■ What to work on
Restate the passage of the forum post on tracking subarray maximums from "One important observation" up to and including "set is smaller).", switching "MAXes" to "maximums" wherever it occurs.

■ Page excerpt

□ □ □

To achieve that you want to know MAXi(Ai....Aj) for all i that i < j. To do that cheaply, you also want to do it on the fly: when Aj arrives, assuming you know Maxi(Ai....A(j-1)), how do you know Maxi(Ai.....A(j))?
One important observation here is, for all MAX(Ai....Aj), when you add A(j+1) to it, the MAXes can only go up, because the set is larger. Same thing, when you move i closer to j, the MAXes can only go down (the set is smaller).
My method is:
I have a list L of collections C of As. When new Aj arrives, two things can happen to L and Cs:
1) if Aj is larger than anything than the tail C, then you add Aj to it and bing up tail C's MAXij to Aj,
2) after that, the tail C's MAXij may also be larger than the second-from-tail C, then you just keep merging to the front until you can not.
3) If Aj is small and smaller than tail C's MAXij, then you just create a new C with Aj and append it to the new tail.
Once you do that, we are back to the beginning: now we know whenever new Aj arrives, we know the MAXes easily because we've been maintaining that record all the way, how to we know the valid pairs?

□ □ □

■ Records supplied
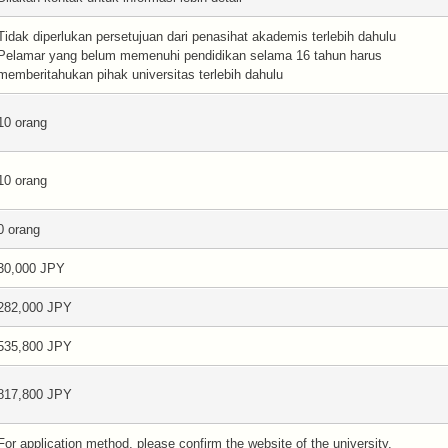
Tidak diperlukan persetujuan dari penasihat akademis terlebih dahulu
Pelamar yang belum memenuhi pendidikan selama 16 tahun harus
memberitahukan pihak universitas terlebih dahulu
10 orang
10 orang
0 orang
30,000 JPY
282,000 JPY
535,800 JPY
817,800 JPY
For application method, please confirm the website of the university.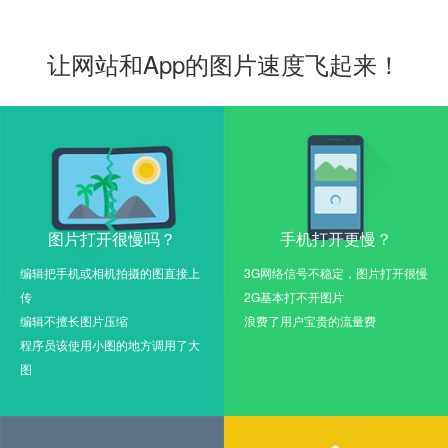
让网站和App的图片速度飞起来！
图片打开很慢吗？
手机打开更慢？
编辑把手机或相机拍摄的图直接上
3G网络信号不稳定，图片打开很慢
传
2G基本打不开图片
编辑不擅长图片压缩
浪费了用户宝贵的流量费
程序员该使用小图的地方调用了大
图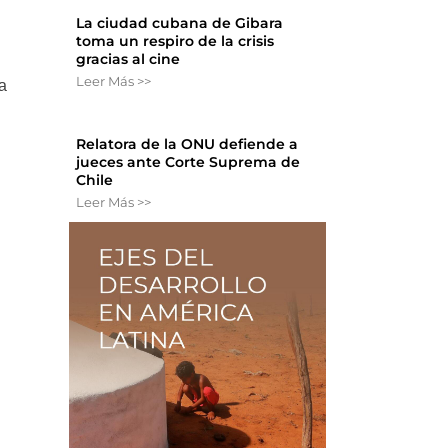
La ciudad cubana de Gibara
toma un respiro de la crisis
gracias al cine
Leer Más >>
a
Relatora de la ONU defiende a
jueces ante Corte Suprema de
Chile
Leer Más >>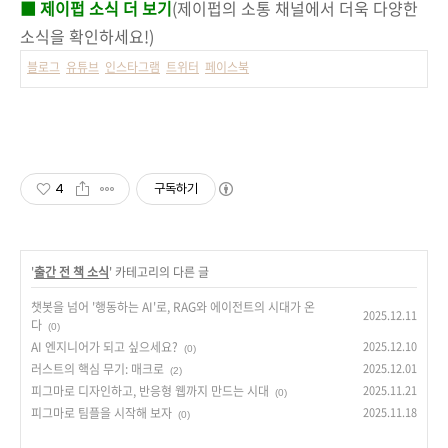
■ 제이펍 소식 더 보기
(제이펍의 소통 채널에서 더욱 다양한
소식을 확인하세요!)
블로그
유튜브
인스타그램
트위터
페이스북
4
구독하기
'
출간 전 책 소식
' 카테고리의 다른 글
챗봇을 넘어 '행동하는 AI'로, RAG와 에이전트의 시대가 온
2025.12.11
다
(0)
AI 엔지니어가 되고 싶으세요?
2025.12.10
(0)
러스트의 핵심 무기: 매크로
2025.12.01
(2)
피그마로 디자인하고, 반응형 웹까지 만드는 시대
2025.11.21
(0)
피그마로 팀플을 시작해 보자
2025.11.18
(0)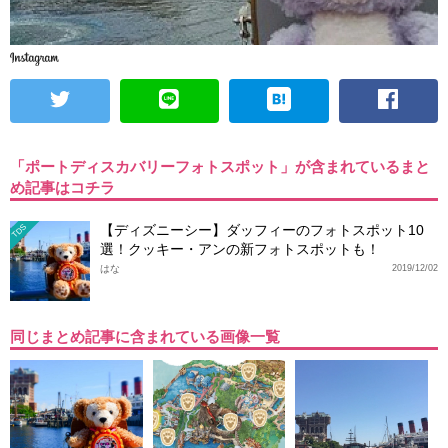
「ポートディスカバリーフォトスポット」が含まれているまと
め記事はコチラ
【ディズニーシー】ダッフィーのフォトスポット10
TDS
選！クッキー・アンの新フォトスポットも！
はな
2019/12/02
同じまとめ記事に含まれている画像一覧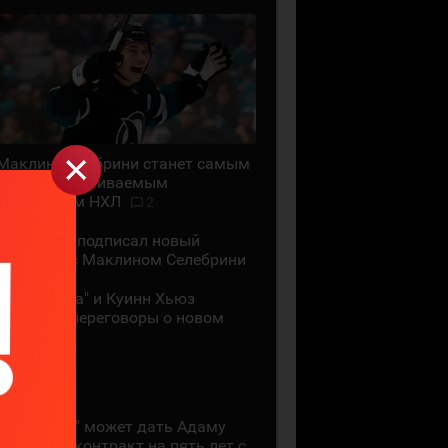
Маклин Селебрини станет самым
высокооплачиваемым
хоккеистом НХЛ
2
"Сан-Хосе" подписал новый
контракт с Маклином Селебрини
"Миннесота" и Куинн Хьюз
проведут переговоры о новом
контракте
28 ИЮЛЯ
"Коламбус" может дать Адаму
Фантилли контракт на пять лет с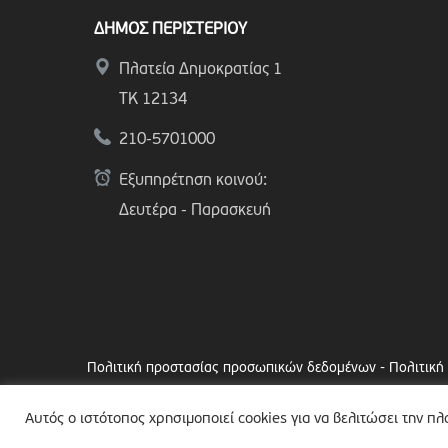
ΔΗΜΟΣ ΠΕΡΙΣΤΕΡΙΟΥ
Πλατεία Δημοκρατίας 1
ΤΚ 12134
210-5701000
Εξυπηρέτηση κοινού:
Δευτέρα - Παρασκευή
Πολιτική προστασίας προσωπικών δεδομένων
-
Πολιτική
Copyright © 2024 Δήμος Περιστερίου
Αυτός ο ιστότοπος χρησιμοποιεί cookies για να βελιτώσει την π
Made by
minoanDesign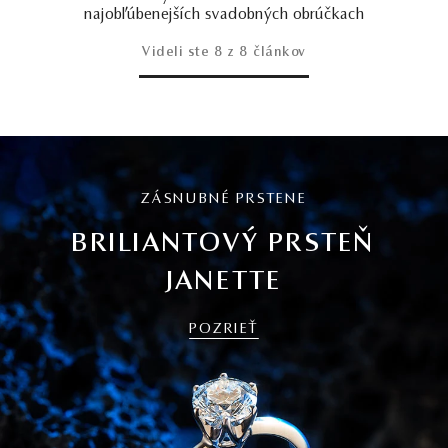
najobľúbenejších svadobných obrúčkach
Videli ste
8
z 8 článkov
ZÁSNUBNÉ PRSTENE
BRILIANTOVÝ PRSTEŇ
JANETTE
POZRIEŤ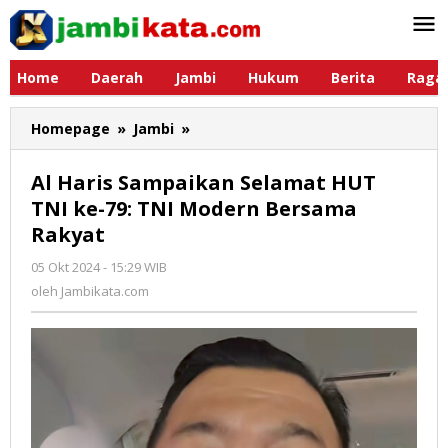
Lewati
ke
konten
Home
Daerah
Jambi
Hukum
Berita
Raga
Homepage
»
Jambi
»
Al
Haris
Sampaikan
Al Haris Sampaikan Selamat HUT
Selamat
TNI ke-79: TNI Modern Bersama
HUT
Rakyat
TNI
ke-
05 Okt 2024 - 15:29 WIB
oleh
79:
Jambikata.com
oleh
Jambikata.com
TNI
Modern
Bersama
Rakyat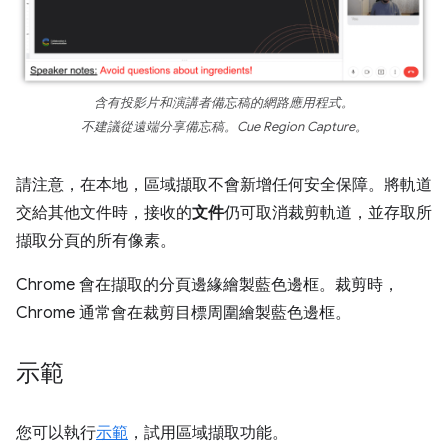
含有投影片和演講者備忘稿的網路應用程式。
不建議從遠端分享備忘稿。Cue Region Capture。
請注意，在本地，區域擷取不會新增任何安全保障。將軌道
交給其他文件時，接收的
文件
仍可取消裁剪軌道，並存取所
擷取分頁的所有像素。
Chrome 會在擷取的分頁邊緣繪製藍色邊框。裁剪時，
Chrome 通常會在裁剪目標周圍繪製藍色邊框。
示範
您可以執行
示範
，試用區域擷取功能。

□ □ □

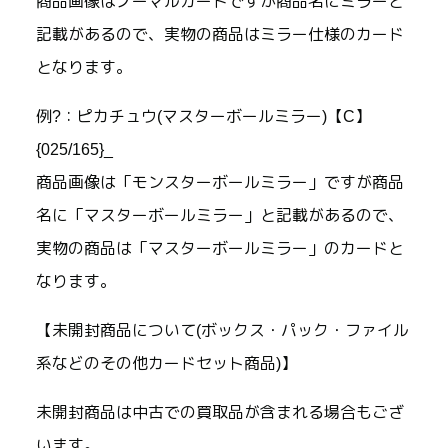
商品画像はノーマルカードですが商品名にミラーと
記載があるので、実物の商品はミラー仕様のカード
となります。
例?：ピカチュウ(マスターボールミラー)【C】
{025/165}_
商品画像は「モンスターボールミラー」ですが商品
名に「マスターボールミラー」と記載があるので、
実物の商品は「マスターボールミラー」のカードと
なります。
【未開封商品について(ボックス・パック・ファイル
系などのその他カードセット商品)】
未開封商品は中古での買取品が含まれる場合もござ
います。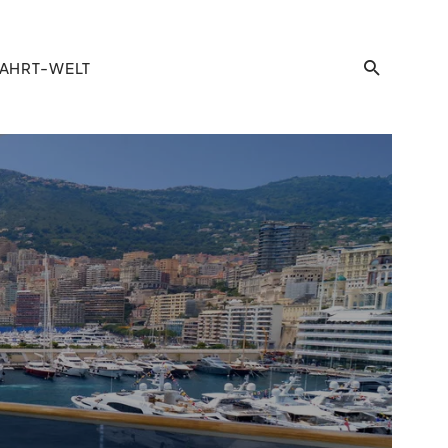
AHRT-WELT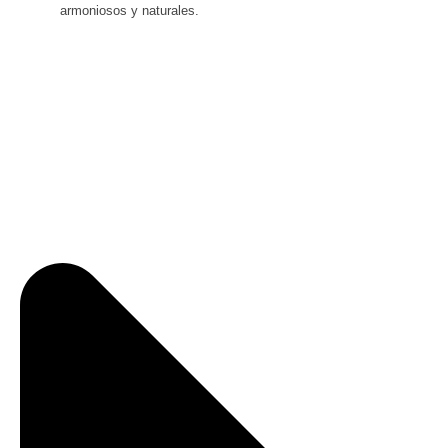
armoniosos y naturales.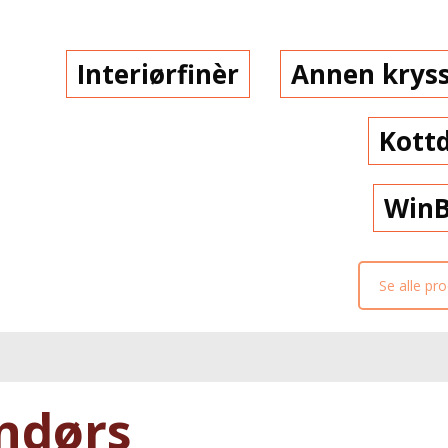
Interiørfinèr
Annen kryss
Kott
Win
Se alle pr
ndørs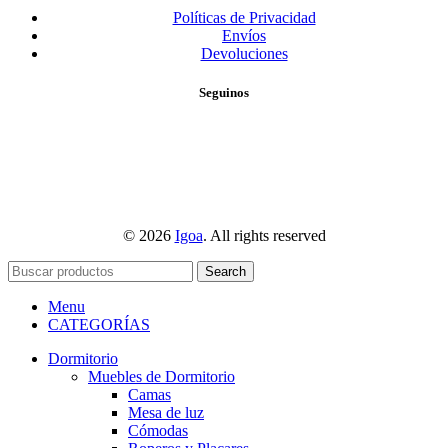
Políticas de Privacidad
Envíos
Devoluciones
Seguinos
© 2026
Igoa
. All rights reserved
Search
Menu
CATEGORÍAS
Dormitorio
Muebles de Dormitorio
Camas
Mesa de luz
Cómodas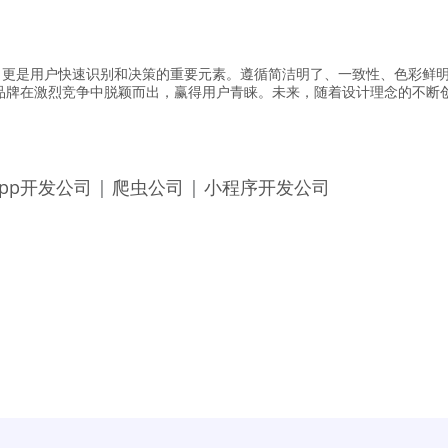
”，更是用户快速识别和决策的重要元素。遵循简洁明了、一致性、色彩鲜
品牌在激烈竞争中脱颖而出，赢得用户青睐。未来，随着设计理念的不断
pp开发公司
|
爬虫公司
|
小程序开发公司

□ □ □

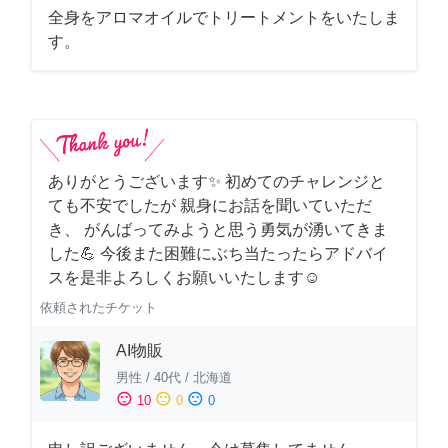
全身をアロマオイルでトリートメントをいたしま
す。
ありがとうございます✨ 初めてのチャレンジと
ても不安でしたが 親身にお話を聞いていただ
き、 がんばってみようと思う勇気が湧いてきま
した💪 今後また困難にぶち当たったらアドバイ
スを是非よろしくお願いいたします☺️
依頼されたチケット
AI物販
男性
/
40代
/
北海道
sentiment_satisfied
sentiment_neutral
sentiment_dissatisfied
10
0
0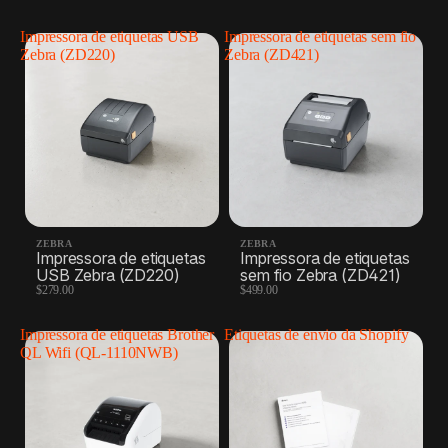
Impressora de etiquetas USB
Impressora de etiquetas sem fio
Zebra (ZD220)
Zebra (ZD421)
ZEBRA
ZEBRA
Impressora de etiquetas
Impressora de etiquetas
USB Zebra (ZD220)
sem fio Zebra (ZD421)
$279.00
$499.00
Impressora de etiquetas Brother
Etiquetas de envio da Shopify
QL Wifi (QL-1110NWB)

□ □ □

■ Solution to the exercise
One important observation here is, for all MAX(Ai....Aj), when you add A(j+1) to it, the maximums can only go up, because the set is larger. Same thing, when you move i closer to j, the maximums can only go down (the set is smaller).